→ Document extract:
+-------+

But what about the spiritual concerns that religions address? Isn’t this
activity a form of “spiritual charity”? And since most of the
expenditures of religions are spent on addressing spiritual concerns
(activities including worship services, pastoral counseling, baptisms,
sacraments, and the like), couldn’t these expenses be seen as
charitable, thus qualifying the religions as charities?
No. Why? Because charity is the giving of something, not the exchange of
something for something else. When religions give (money, clothing,
labor, building materials) to address the physical needs of the poor,
they are giving without receiving payment in return. There is no
exchange of goods or services. Yes, those giving may feel good about
what they’ve done, but that feeling is not given to them by the
recipients of their charitable actions in exchange for the actions; it
rather results from the charitable actions themselves. In contrast, when
a pastor preaches a sermon or a priest performs a baptism, this is done
out of obligation and is what these religious functionaries are paid to
do. It is no more “charity” than a college professor teaching a class or
a social worker helping a family is charity. If the people you are
helping are paying you to help them, it’s not charity; it’s labor. You
may like your job and feel that it offers value beyond what you receive
in compensation, but that doesn’t change the fundamental nature of the
exchange taking place. In short, if someone is paid to address spiritual
concerns, it is not charity when they do so.
There is one other argument religions could use to claim they are
“spiritual charities”: when religions pray for rain for the local
community or when they baptize the dead to assure them salvation—as is
done by the Mormon Church—isn’t this a form of spiritual charity in the
sense that even people not donating to the religion benefit? These acts
certainly seem closer to charity, but they don’t meet the criteria of
what it means to be a charitable organization for tax purposes: If the
function or service the charity provides were discontinued, would it
result in a legal requirement for public funds to continue the function?
Religious soup kitchens would probably meet this criteria but would
praying for rain or baptizing dead people? Although Texas Governor Rick
Perry may pray for rain7 and presidential hopeful Mitt Romney may want
past presidents baptized, we think most people would agree that
government has no interest in addressing such “spiritual concerns.”
In summary, religions spend a relatively small portion of their revenue
on physical charity, and while they spend a larger portion of their
revenue addressing spiritual concerns, most of that qualifies as labor,
not charity. What little would qualify as “spiritual charity” would not
be replaced by government if discontinued. In short, religions are, by
and large, not engaged in charitable work.
As a result, we calculated the subsidies to religions under the
assumption that religions are more like for-profit corporations
providing entertainment (such as movie theaters or amusement parks)

+-------+

→ Task instructions:
1. In the text on religions and charity, replace "soup kitchens" with "food pantries" and write out the text from "Religious soup kitchens" up to and including "in charitable work.".
2. Extend the text on religions and charity, picking up right after its final sentence.

+-------+

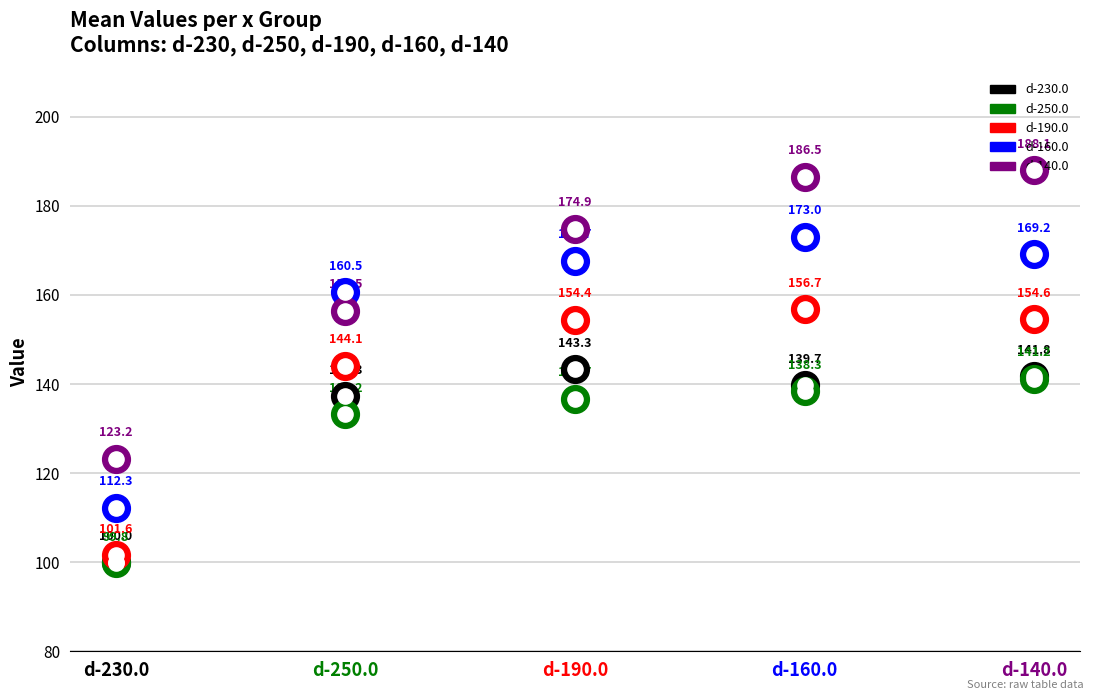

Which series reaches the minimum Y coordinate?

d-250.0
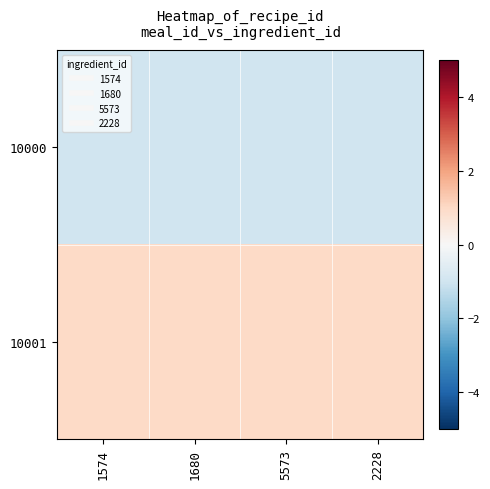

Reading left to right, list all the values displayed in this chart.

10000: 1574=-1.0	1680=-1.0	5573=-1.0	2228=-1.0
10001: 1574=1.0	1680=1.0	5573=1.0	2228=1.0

+-------+

→ Results:
1.
Religious food pantries would probably meet this criteria but would
praying for rain or baptizing dead people? Although Texas Governor Rick
Perry may pray for rain7 and presidential hopeful Mitt Romney may want
past presidents baptized, we think most people would agree that
government has no interest in addressing such “spiritual concerns.”
In summary, religions spend a relatively small portion of their revenue
on physical charity, and while they spend a larger portion of their
revenue addressing spiritual concerns, most of that qualifies as labor,
not charity. What little would qualify as “spiritual charity” would not
be replaced by government if discontinued. In short, religions are, by
and large, not engaged in charitable work.

2.
rather than charities. That assumption is actually a fairly accurate
description of their primary activity: religions largely provide
entertainment for their “consumers.” And while that entertainment may be
meaningful to their consumers and even address “spiritual concerns,” the
same can be said for movies (well, some movies). So, our starting
assumption in calculating government subsidies to religions was to treat
religious institutions like corporations. We recognize that it is not a
perfectly sound assumption,8 but if you will grant it for now you may
find the resulting calculations of interest.
Figure 1 summarizes the tax code related to religions. On the left are
the sources of revenue for religions, labeled “Monies In.” Religions and
ministers are in the middle. And on the right are the different ways
religions and ministers are subsidized, labeled “Government Subsidies.”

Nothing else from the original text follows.